»»

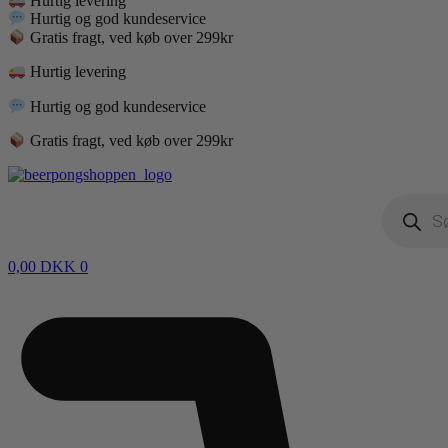
Hurtig levering
Hurtig og god kundeservice
Gratis fragt, ved køb over 299kr
Hurtig levering
Hurtig og god kundeservice
Gratis fragt, ved køb over 299kr
Products
search
0,00
DKK
0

««

__Instruction__: Except for the pictures, copy the material above exactly.

__Answer to this exercise__:
Hurtig levering
Hurtig og god kundeservice
Gratis fragt, ved køb over 299kr
Hurtig levering
Hurtig og god kundeservice
Gratis fragt, ved køb over 299kr
Products
search
0,00
DKK
0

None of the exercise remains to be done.